Cocoon mode* - day 6: I conduct a scientific experiment involving the rain, my bike, a pickup truck and a cow moose

Come noon each day that I was in India, I was quite taken by the fact that my shadow was directly beneath me. This, of course, was because the equatorial sun hung pretty-much directly overhead. Here in Alaska, even at noon in June, the sun always angles its way in, so one's shadow always falls away from him. It never appears directly beneath him.

Or so I have always believed.

Then, this morning, I was riding my bike through the rain when I looked down and saw what appeared to be my shadow, directly beneath me. I reasoned that this was because the rain-filled clouds had dispersed the sun's rays, causing them to come down upon me from all angles, as if from a big, dome-shaped lightbox, but that fewer of those dispersed rays actually struck the ground directly beneath me - hence, the shadow.

But then I got to wondering if it was a shadow that I was seeing beneath me at all. Perhaps it was just the reflection of myself and the bicycle, caused by the thin layer of water upon the pavement and it only looked like a shadow because too much of the light was being absorbed by the pavement to reflect the colors back.

I noticed that when cars and trucks drove past, I could see their reflections on the wet pavement, traveling directly beneath them.

So I was very confused. I decided that I would take a picture of a truck passing by and then study the reflection beneath it and see what I could learn.

So here is the picture. I have studied it and I have learned nothing.

Later, I took my coffee break in my car. By now, the rain had ceased. Just before I reached home, I saw this cow moose standing in someone's driveway. I decided to continue the experiment and so photographed her posing with her shadow.
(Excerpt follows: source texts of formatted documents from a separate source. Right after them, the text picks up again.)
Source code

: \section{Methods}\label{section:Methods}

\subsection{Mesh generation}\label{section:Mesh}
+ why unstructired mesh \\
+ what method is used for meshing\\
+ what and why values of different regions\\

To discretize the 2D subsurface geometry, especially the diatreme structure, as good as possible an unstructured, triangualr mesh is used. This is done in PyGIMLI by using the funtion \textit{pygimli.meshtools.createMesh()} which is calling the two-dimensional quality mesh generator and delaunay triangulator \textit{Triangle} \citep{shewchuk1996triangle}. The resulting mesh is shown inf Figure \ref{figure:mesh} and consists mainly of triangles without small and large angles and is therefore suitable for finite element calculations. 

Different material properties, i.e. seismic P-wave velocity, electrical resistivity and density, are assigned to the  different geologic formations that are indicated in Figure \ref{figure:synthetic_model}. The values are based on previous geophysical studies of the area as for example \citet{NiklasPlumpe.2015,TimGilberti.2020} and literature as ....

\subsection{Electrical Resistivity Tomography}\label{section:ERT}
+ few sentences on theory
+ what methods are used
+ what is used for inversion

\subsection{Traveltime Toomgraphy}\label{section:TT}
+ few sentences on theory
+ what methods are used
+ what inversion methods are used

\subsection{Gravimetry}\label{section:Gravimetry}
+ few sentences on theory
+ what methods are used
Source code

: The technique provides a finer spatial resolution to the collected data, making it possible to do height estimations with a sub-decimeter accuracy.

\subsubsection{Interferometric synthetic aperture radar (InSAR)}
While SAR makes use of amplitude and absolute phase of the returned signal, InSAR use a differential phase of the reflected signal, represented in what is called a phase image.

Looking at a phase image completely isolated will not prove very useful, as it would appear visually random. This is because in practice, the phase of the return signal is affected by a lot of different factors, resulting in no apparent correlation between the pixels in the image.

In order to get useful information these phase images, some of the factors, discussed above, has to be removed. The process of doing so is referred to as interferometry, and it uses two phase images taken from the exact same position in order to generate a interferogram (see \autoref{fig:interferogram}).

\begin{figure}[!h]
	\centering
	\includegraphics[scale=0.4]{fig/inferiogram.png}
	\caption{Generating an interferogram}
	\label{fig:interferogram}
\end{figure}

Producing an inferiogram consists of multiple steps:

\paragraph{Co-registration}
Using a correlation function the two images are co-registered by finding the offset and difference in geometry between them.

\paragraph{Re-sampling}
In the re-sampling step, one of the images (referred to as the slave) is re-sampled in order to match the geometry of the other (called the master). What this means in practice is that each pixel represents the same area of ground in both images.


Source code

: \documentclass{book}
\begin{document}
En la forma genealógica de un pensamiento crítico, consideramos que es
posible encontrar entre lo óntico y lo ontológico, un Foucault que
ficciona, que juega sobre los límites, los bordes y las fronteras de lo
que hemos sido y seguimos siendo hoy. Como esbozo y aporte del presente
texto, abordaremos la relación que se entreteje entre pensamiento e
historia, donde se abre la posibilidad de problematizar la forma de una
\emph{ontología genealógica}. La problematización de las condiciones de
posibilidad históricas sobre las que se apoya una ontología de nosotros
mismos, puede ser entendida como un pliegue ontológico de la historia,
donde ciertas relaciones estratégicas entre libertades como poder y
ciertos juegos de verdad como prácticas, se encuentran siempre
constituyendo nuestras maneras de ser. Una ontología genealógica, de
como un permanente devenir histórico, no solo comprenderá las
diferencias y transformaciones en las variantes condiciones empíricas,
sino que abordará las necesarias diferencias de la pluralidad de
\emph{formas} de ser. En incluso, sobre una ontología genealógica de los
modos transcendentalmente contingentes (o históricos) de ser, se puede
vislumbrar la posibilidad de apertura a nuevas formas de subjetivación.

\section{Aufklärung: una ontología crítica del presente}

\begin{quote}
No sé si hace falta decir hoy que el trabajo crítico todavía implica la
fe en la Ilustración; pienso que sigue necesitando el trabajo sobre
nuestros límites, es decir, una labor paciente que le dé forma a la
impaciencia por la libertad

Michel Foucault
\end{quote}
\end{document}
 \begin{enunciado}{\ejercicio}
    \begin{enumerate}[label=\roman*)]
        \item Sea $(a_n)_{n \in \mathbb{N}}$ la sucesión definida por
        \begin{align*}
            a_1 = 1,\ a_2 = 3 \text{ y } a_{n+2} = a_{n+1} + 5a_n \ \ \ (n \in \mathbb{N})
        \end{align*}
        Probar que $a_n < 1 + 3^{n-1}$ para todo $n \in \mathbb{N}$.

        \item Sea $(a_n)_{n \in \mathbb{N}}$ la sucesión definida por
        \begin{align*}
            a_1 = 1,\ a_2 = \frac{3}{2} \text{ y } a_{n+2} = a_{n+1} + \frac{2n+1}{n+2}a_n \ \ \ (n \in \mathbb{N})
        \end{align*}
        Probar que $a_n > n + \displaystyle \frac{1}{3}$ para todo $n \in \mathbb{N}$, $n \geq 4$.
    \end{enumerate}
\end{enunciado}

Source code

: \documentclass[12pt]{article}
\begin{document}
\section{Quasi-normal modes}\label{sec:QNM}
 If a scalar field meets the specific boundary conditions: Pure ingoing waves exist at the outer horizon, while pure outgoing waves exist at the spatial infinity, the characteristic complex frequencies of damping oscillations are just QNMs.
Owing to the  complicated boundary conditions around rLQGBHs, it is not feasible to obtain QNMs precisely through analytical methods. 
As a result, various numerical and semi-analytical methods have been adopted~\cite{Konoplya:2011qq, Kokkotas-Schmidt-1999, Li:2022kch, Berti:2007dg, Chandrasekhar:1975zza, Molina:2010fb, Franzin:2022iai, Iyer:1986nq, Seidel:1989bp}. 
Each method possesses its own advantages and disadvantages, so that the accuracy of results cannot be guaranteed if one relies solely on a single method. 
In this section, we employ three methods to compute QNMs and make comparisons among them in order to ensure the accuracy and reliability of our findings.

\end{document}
I figured that once I got home and could sit down and take a good look at this picture, all my questions would be answered.

As you can see, very strange things are happening with the shadow of this moose.

I end the day in an even greater state of confusion than I began it.

*Cocoon mode: Until I finish up a big project that I am working on, I am keeping this blog at bare-minimum simple. I anticipate about one month.